Copy the lines exactly, beginning at the line that contains "True or false: SDS_P2" and stopping after the line that contains "The value of", and leave out the pictures.

§ DATA PROVIDED
◆ ◆ ◆ ◆ ◆

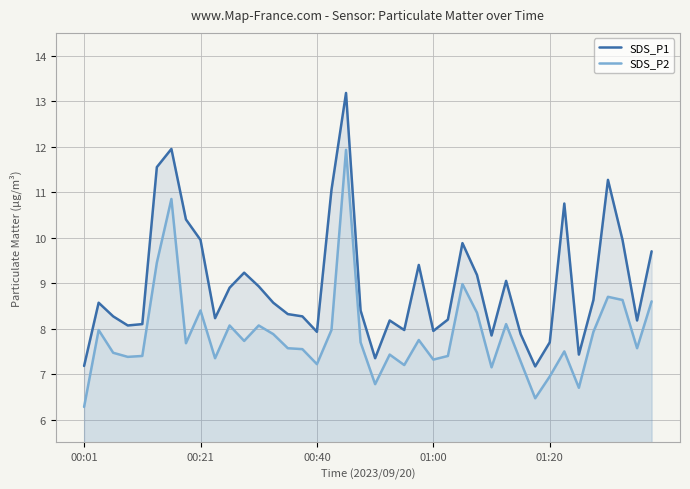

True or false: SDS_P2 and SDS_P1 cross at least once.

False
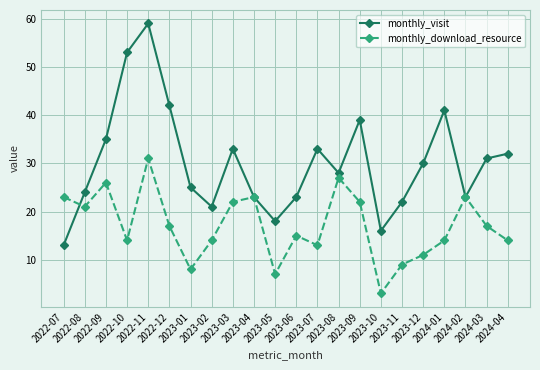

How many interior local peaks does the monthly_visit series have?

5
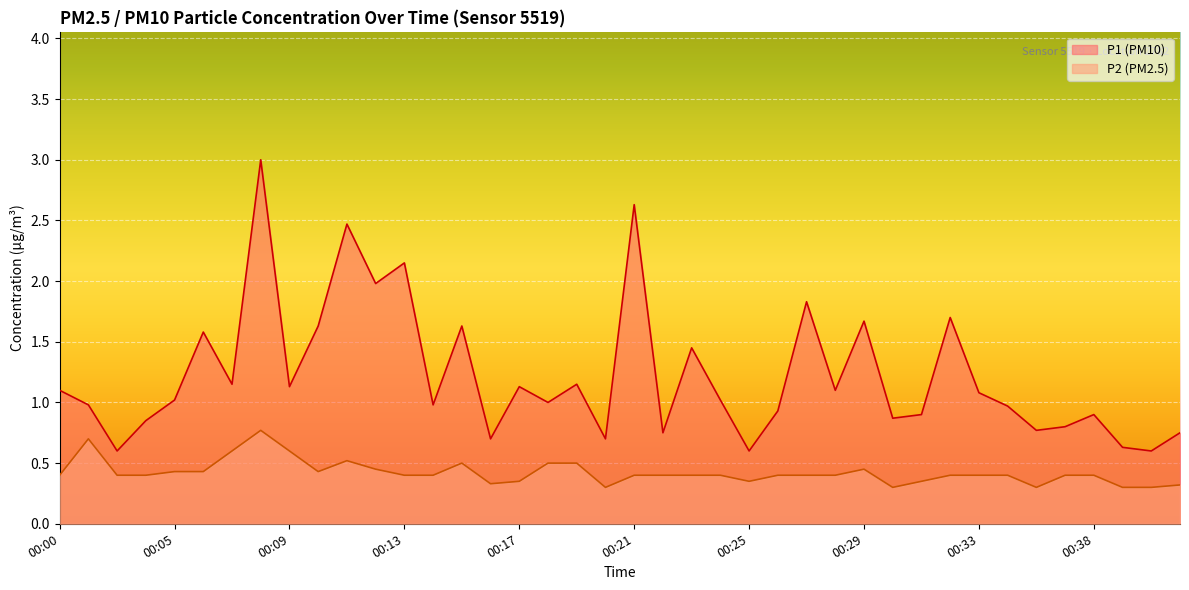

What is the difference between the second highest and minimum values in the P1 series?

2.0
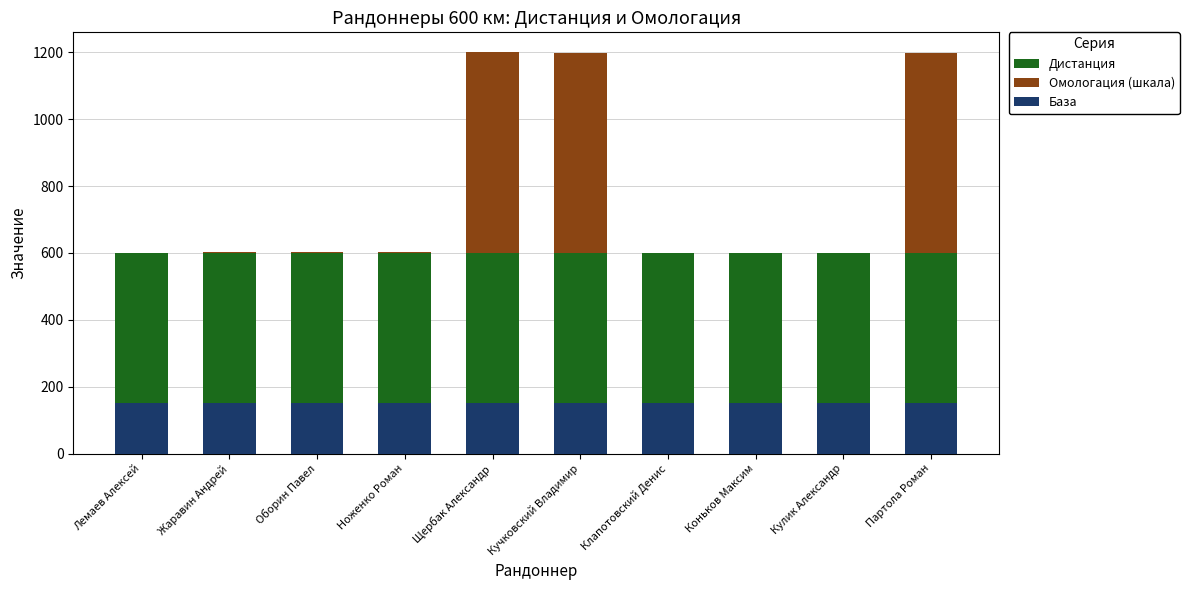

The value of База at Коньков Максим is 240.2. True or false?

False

◆ ◆ ◆ ◆ ◆

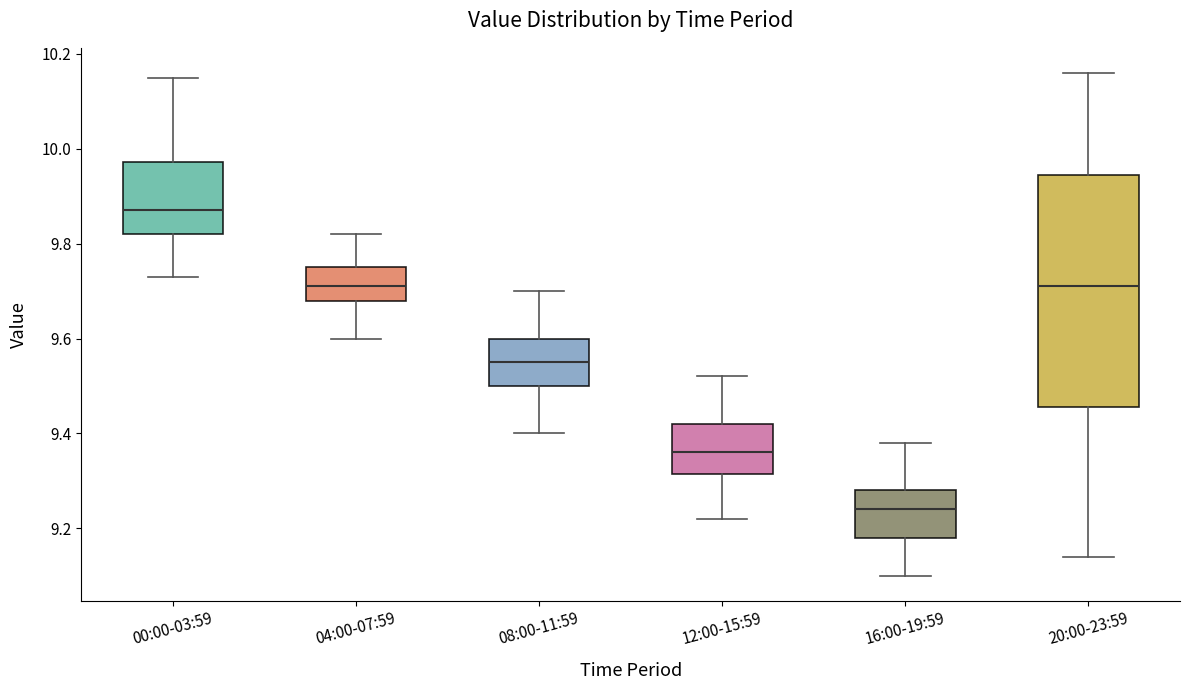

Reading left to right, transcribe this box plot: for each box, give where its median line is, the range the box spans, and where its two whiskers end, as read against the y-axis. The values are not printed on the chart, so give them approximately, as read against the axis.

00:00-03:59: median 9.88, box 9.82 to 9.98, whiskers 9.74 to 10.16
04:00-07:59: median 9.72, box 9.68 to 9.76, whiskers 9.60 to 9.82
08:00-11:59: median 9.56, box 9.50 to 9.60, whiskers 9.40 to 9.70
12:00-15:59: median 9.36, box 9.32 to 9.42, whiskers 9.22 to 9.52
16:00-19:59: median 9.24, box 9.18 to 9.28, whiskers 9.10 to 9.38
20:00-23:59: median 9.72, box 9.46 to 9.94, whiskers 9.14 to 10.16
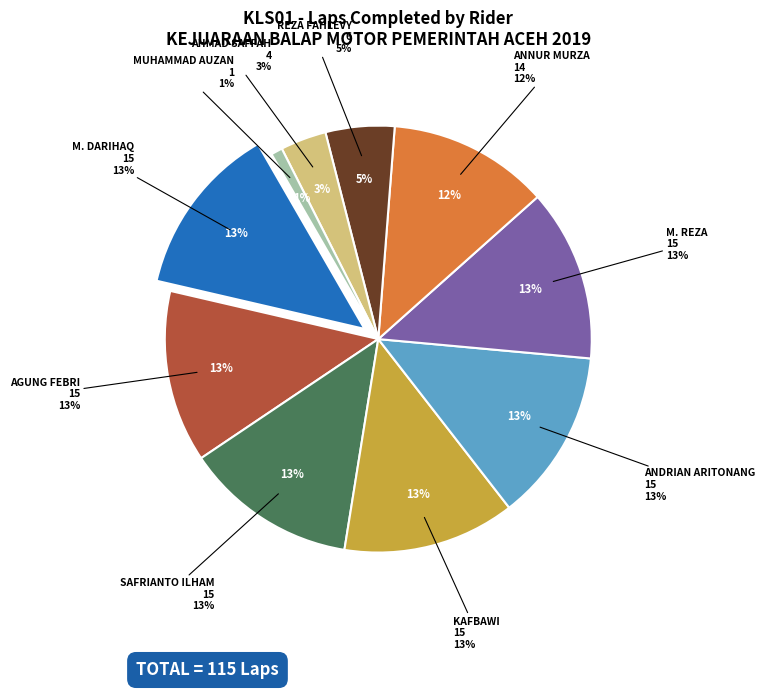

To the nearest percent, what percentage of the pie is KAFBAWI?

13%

◆ ◆ ◆ ◆ ◆

§ TASK RESULT
True or false: SDS_P2 and SDS_P1 cross at least once.

False

How many interior local peaks does the monthly_visit series have?

5

What is the difference between the second highest and minimum values in the P1 series?

2.0

The value of База at Коньков Максим is 240.2. True or false?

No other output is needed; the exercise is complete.